------ Data supplied

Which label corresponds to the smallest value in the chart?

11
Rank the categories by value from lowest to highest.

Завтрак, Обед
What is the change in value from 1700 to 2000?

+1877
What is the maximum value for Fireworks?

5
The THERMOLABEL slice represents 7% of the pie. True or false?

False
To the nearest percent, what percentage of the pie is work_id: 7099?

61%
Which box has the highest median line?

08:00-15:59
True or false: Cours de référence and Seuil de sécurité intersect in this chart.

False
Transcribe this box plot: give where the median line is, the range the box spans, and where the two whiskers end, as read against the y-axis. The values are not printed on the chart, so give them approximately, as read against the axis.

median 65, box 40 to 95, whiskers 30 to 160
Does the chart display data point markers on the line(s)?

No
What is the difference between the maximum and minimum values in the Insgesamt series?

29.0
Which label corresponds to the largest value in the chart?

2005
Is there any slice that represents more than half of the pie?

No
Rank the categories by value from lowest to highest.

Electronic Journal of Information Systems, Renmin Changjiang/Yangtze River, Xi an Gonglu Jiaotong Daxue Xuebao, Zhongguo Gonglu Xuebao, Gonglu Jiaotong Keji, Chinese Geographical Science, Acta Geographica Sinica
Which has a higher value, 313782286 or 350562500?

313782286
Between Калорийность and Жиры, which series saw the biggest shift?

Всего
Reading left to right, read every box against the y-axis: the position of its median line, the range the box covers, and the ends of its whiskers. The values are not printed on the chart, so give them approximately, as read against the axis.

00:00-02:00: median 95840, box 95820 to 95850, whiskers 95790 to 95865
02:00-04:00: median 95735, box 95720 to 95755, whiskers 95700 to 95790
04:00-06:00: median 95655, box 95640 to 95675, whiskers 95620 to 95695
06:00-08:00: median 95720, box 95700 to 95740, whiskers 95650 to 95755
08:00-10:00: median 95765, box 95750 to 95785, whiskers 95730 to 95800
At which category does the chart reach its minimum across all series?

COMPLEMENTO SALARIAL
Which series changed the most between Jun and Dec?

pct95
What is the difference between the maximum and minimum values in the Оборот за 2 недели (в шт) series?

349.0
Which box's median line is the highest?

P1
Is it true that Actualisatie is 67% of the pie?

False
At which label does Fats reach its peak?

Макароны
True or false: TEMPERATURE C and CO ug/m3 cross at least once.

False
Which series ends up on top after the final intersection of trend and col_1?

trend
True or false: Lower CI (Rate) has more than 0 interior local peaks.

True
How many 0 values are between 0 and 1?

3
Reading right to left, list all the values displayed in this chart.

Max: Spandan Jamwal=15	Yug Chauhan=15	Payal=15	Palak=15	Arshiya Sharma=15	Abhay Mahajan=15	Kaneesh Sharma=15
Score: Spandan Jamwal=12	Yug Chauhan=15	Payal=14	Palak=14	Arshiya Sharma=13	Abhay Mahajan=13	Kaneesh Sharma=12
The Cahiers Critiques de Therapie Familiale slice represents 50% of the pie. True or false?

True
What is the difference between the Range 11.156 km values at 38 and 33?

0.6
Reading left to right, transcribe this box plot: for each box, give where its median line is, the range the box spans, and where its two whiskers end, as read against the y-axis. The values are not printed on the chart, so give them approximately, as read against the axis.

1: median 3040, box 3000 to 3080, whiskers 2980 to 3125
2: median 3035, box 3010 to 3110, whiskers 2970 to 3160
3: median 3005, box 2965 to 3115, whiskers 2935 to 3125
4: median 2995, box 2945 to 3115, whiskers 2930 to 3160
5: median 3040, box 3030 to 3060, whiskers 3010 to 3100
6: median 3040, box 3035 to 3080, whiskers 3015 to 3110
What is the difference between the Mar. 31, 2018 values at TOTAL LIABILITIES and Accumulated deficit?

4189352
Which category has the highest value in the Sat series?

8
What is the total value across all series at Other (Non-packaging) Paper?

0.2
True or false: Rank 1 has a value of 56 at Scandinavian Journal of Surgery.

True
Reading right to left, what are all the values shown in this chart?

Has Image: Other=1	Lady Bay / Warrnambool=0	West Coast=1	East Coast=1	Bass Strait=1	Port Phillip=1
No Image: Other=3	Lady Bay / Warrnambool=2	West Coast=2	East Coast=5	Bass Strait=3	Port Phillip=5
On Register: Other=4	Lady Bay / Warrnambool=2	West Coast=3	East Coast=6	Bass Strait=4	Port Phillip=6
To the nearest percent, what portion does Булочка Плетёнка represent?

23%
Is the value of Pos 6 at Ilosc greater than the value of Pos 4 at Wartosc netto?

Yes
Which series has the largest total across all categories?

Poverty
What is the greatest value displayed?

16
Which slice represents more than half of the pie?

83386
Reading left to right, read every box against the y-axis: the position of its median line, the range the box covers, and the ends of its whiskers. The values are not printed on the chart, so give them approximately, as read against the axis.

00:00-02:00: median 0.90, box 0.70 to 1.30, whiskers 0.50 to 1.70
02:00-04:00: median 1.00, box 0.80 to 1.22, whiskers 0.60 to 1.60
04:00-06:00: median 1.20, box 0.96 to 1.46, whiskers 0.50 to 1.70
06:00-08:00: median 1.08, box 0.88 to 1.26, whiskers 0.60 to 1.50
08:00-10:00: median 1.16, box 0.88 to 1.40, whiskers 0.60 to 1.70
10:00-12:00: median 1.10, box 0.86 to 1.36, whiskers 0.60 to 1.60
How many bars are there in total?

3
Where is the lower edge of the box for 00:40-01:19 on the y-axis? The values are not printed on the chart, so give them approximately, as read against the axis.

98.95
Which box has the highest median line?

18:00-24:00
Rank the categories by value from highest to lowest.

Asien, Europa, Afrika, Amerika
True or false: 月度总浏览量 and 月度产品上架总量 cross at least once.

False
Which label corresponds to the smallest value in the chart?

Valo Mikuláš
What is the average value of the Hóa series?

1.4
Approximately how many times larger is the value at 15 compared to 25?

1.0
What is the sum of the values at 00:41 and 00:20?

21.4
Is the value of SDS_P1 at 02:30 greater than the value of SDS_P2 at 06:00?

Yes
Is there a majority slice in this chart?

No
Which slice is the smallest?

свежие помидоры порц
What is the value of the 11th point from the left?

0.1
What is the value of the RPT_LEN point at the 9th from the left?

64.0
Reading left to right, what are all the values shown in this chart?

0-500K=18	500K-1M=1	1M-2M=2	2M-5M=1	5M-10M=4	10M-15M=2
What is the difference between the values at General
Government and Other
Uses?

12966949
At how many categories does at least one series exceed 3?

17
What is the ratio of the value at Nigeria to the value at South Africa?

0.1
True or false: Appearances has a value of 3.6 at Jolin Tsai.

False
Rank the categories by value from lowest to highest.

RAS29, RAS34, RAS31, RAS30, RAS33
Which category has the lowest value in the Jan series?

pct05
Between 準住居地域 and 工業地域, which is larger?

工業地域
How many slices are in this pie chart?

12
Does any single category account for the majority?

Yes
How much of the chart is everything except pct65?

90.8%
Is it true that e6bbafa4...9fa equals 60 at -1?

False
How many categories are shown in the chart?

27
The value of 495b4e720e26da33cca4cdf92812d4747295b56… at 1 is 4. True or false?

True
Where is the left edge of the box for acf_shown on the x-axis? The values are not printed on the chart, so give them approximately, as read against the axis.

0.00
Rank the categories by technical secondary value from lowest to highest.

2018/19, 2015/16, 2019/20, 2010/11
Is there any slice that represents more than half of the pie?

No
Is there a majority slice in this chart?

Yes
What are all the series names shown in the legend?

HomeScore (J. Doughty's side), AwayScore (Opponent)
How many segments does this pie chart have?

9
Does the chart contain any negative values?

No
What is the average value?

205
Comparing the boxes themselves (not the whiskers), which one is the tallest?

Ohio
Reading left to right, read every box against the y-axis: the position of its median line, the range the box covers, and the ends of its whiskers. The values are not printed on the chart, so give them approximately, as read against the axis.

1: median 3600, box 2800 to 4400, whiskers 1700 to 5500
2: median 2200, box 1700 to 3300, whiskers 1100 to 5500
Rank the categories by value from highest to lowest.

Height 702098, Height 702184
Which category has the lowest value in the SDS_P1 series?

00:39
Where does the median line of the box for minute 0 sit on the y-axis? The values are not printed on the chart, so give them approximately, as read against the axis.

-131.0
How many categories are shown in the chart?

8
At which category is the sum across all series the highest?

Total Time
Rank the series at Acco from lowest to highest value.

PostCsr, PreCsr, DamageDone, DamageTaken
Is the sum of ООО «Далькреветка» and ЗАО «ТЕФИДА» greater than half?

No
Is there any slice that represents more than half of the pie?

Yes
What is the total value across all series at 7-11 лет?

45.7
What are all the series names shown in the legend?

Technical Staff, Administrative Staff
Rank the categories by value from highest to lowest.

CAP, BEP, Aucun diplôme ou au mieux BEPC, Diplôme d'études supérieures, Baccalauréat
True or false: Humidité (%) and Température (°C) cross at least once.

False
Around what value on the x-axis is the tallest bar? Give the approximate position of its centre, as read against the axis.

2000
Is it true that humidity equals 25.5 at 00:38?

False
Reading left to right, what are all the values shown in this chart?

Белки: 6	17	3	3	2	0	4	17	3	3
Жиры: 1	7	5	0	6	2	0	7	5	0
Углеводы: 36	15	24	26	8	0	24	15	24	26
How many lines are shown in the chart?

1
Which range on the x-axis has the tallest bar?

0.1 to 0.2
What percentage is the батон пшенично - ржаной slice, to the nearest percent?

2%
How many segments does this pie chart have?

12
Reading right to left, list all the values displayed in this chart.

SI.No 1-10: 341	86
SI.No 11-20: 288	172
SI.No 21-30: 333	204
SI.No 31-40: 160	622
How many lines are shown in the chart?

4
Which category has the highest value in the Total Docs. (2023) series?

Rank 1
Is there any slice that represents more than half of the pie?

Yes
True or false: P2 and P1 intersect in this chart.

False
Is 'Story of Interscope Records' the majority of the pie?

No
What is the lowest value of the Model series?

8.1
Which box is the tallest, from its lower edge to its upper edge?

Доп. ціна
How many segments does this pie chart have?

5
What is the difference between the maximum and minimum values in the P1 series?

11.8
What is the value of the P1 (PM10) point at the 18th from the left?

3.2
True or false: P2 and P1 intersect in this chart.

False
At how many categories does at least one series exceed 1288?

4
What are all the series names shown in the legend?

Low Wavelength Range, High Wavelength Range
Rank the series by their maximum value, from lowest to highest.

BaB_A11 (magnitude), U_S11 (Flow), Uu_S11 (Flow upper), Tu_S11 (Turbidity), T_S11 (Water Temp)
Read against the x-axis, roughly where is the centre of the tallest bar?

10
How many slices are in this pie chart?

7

------------

What to do => Can you recast the records above as a JSON list of strings, one string per line with blank lines left out, beginning at the first line of the records and stopping after the line that contains "True or false: Cours"?

Written solution =>
[
  "Which label corresponds to the smallest value in the chart?",
  "11",
  "Rank the categories by value from lowest to highest.",
  "Завтрак, Обед",
  "What is the change in value from 1700 to 2000?",
  "+1877",
  "What is the maximum value for Fireworks?",
  "5",
  "The THERMOLABEL slice represents 7% of the pie. True or false?",
  "False",
  "To the nearest percent, what percentage of the pie is work_id: 7099?",
  "61%",
  "Which box has the highest median line?",
  "08:00-15:59",
  "True or false: Cours de référence and Seuil de sécurité intersect in this chart."
]